▶ 任务要求
1. 把记录中所有包含字符串“region”的行逐一摘出，匹配时区分大小写。
2. 接着这篇关于阿里云资源利用率统计脚本的文本，从其结束处往下续写。

▶ 给定文本
::::

一、缘由
本脚本是阿里云资源利用率定期统计方案中的其中一个脚本。
本脚本可实现,从每天95个平均值数据中取平均值,15天15个中位数取平均值,得到最终的15天内CPU和内存使用率数值。
进而根据阈值进行判断,资源是否处于低利用率状态。
二、环境
Python3.7 + 阿里云云监控SDK + 阿里云SLB的SDK + pandas + numpy
三、代码实现
# -*- coding: utf-8 -*-
import time
import numpy
import json
import pandas as pd
from typing import List
from alibabacloud_slb20140515.client import Client as Slb20140515Client
from alibabacloud_tea_openapi import models as open_api_models
from alibabacloud_slb20140515 import models as slb_20140515_models
from alibabacloud_cms20190101.client import Client as Cms20190101Client
from alibabacloud_cms20190101 import models as cms_20190101_models
# cn-zhangjiakou 张家口区域的SLB在其他区域的config查不到,只能用张家口config
REGION_ID = ['cn-beijing', 'cn-hangzhou', 'cn-hongkong']
PAGE_SIZE = 100
class GetMonitorData:
def __init__(self):
pass
@staticmethod
def create_client(
access_key_id: str,
access_key_secret: str,
) -> Cms20190101Client:
config = open_api_models.Config(
access_key_id='xxxxxxxx',
access_key_secret='xxxxxxxxxxxx'
)
config.endpoint = 'metrics.cn-hangzhou.aliyuncs.com'
return Cms20190101Client(config)

::::

(数据集摘录)
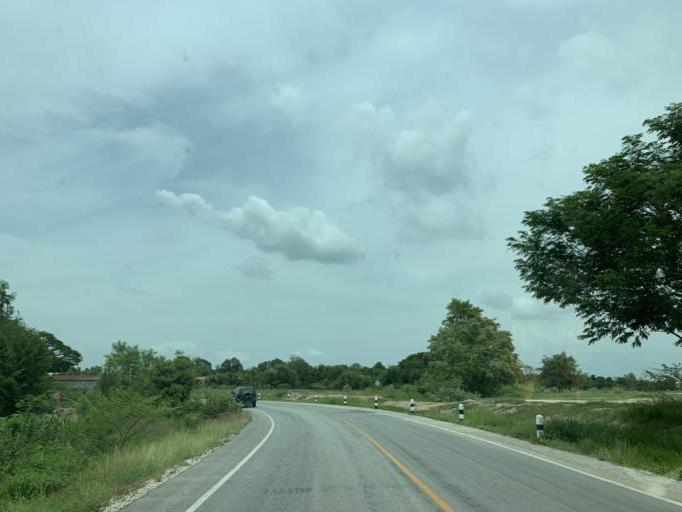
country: TH
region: Uthai Thani
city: Uthai Thani
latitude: 15.4039
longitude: 100.0261
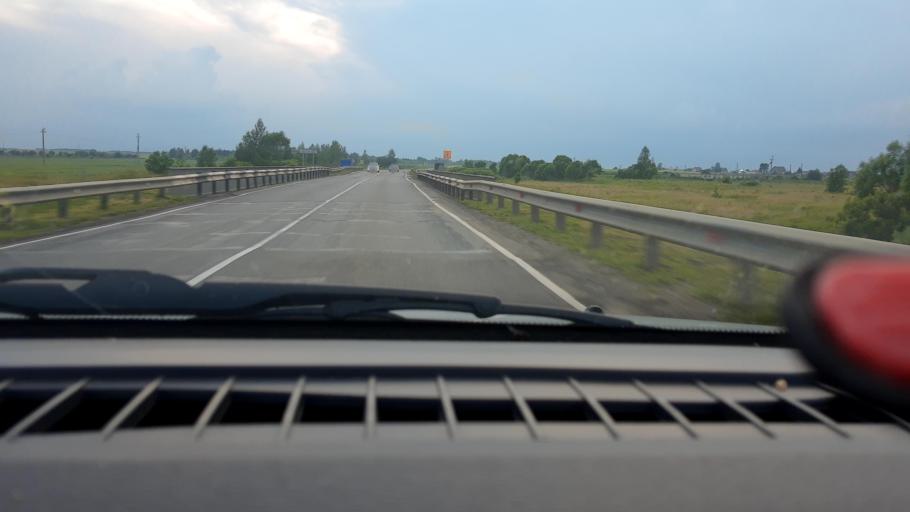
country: RU
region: Nizjnij Novgorod
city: Shatki
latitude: 55.2448
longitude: 44.0122
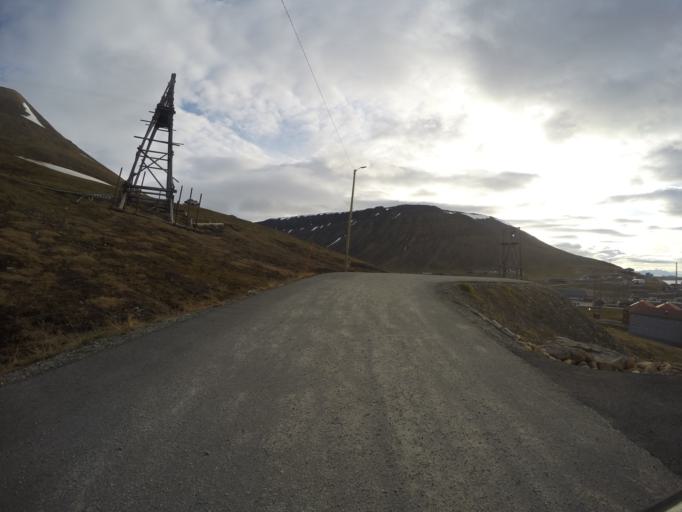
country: SJ
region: Svalbard
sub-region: Spitsbergen
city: Longyearbyen
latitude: 78.2177
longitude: 15.6589
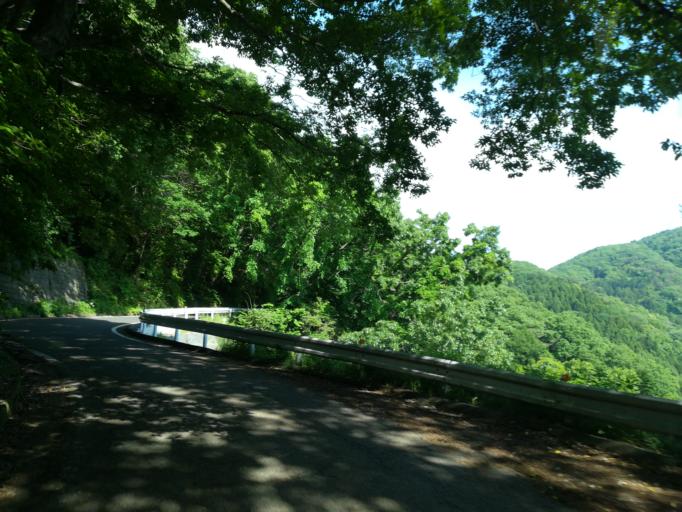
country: JP
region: Ibaraki
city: Tsukuba
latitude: 36.1828
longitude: 140.1308
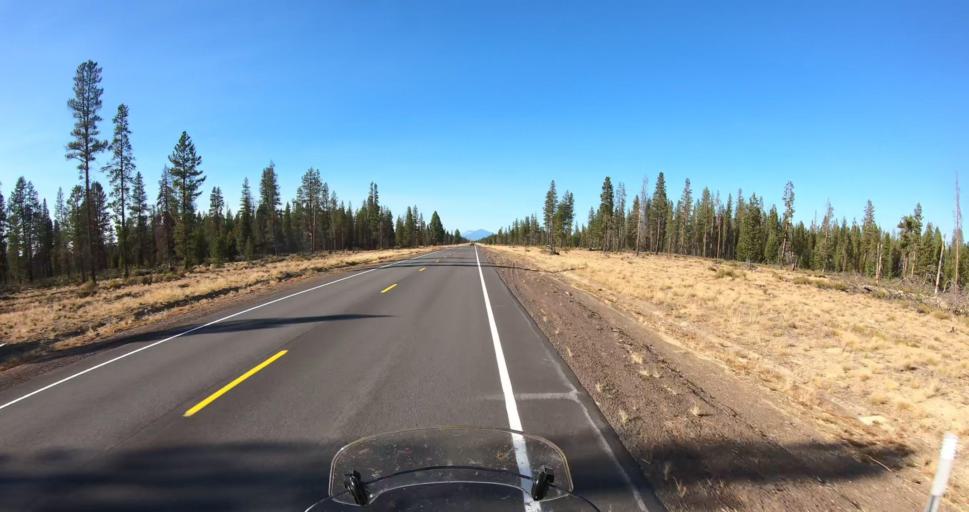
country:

::::

▶ 逐项结果
1.
region: Uthai Thani
region: Nizjnij Novgorod
region: Svalbard
sub-region: Spitsbergen
region: Ibaraki

2.
@staticmethod
def main(
args: List[str],
) -> None:
client = GetMonitorData.create_client('acessKeyId', 'accessKeySecret')
describe_metric_list_request = cms_20190101_models.DescribeMetricListRequest(
metric_name=args[1],
namespace=args[0],
period='900',
start_time=args[2],
end_time=args[3],
length='100',
dimensions='{{"instanceId":{}}}'.format(args[4]),
next_token=args[5]
)
res = client.describe_metric_list(describe_metric_list_request)
return res.body
class GetInstanceIdName:
def __init__(self):
pass
@staticmethod
def create_client(
access_key_id: str,
access_key_secret: str,
) -> Slb20140515Client:
config = open_api_models.Config(
access_key_id='xxxxxxxxxxx',
access_key_secret='xxxxxxxxxxxxx'
)
# 访问的域名
config.endpoint = 'slb.aliyuncs.com'
return Slb20140515Client(config)
@staticmethod
def main(
args: List[str],
) -> None:
client = GetInstanceIdName.create_client('accessKeyId', 'accessKeySecret')
describe_load_balancers_request = slb_20140515_models.DescribeLoadBalancersRequest(
region_id=args[0],
page_size=PAGE_SIZE,
page_number=args[1]
)
res = client.describe_load_balancers(describe_load_balancers_request)
return res.body
def get_id_name_dict():
instance_dict = {}
for i in range(0, len(REGION_ID)):
result = GetInstanceIdName.main([REGION_ID[i], 1])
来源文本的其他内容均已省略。